Gil examines the Buddhist teaching that says nothing needs to be done.

Attachment comes in many flavors. Even as we begin to ease our clinging, our expectations and judgments in the moment still control us. Gil explores how practice allows us to move away from this and begin to appreciate that nothing needs to be done.

Show Notes

Nothing Needs to be Done (Opening) – There is a profound teaching in the claim that nothing needs to be done. We waste so much time and energy with our expectations and judgment in the pursuit of doing. Gil challenges the idea that we constantly need to be doing and explores why this simple concept is so difficult to wrap our heads around.

Let Go of Clinging (10:33) – Buddhism comes with all the trappings and complexity of a religion, but at the time when the Buddha was teaching it was no such thing. Gil introduces the Atthakavagga, which is a teaching from this time. This book, also known as The Book of Eights, shows a path to peace that does not need religion. It teaches that the primary way to attain peace is to let go of clinging. Not clinging includes letting go of our attachment to any view. This means not holding on to any attachment to doctrine or dogma, not measuring our beliefs to anyone else’s.
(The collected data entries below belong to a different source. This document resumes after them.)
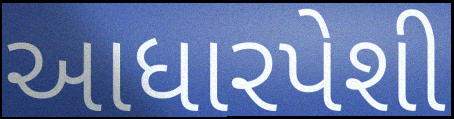
આધારપેશીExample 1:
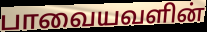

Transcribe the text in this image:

பாவையவளின்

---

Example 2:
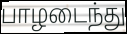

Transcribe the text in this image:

பாழடைந்து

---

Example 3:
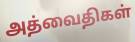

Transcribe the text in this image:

அத்வைதிகள்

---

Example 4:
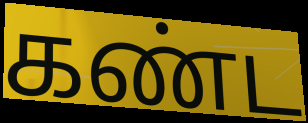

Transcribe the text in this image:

கண்ட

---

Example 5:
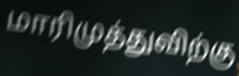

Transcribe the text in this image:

மாரிமுத்துவிற்கு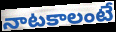
నాటకాలంటే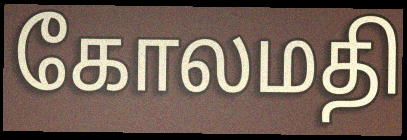
கோலமதிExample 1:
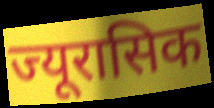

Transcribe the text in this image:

ज्यूरासिक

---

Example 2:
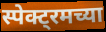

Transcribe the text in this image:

स्पेक्ट्रमच्या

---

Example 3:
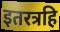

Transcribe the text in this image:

इतरत्रहि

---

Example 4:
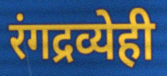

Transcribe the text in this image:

रंगद्रव्येही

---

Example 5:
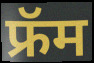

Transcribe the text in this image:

फ्रॅमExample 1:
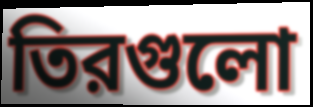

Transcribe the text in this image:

তিরগুলো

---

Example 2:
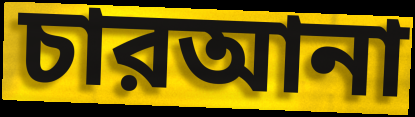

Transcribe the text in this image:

চারআনা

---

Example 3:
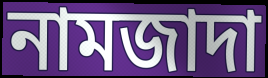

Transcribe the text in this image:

নামজাদা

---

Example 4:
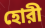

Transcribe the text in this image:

হোরী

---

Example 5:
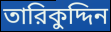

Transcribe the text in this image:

তারিকুদ্দিন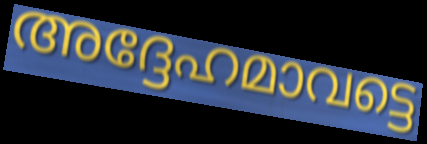
അദ്ദേഹമാവട്ടെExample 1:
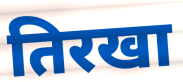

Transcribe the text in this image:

तिरखा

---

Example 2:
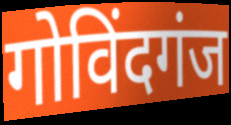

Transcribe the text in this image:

गोविंदगंज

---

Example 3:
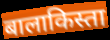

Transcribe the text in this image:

बालाकिस्ता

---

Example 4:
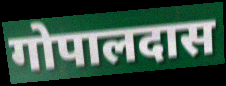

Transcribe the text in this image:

गोपालदास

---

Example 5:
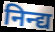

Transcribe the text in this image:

निन्द्य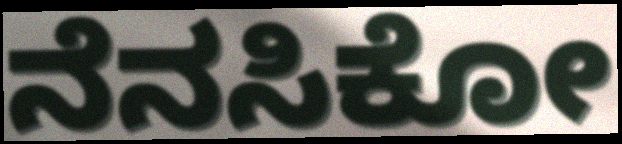
ನೆನಸಿಕೋ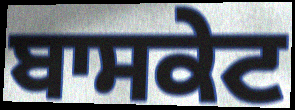
ਬਾਸਕੇਟ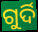
ଗୁର୍ଦି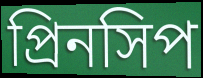
প্রিনসিপ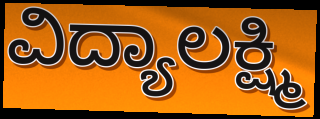
ವಿದ್ಯಾಲಕ್ಷ್ಮಿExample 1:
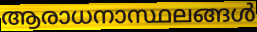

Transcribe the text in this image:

ആരാധനാസ്ഥലങ്ങൾ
A New Way (23:03) – With an understanding of how multifaceted our attachments are; we begin to see how they steer our lives. From this perspective, we can genuinely see that nothing needs to happen, and meet the world more fully and be a more present person.
Gil talks about the difficulty of approaching things without expectation. We have to trust what emerges within us when we drop the safety net of preconception and be ready to fail.
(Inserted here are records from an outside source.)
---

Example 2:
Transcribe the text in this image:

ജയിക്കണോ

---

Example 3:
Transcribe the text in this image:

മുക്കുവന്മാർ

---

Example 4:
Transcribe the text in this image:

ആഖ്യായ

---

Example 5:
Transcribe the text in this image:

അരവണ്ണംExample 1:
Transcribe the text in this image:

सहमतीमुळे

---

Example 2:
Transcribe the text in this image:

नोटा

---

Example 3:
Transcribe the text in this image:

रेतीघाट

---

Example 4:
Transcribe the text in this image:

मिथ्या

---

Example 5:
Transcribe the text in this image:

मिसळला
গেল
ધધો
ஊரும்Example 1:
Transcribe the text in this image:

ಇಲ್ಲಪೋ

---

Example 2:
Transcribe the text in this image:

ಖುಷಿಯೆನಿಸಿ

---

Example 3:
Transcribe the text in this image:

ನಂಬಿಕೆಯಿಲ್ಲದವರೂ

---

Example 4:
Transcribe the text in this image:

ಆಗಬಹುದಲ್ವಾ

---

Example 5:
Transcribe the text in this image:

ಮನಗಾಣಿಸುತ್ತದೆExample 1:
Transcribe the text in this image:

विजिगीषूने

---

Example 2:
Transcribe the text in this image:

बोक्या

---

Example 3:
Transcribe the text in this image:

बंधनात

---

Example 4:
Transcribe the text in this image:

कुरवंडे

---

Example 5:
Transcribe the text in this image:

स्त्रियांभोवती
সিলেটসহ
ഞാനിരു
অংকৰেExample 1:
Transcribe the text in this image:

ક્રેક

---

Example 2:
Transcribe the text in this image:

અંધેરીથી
“Nothing needs to happen. So many times by pausing and waiting, giving the situation a chance, something reveals itself. Something comes out that wouldn’t have happened if we rushed ahead with our desires, expectations, wants, aversions, resistance. Nothing needs happen gives space for something to emerge.”

Tipping Point (34:33) – This transition from clinging to non-clinging is not a light switch. The change is a slow upheaval of our conditioning. Eventually, there comes a day when we reach a tipping point where the gravitational pull of non-clinging becomes stronger than the pull of clinging.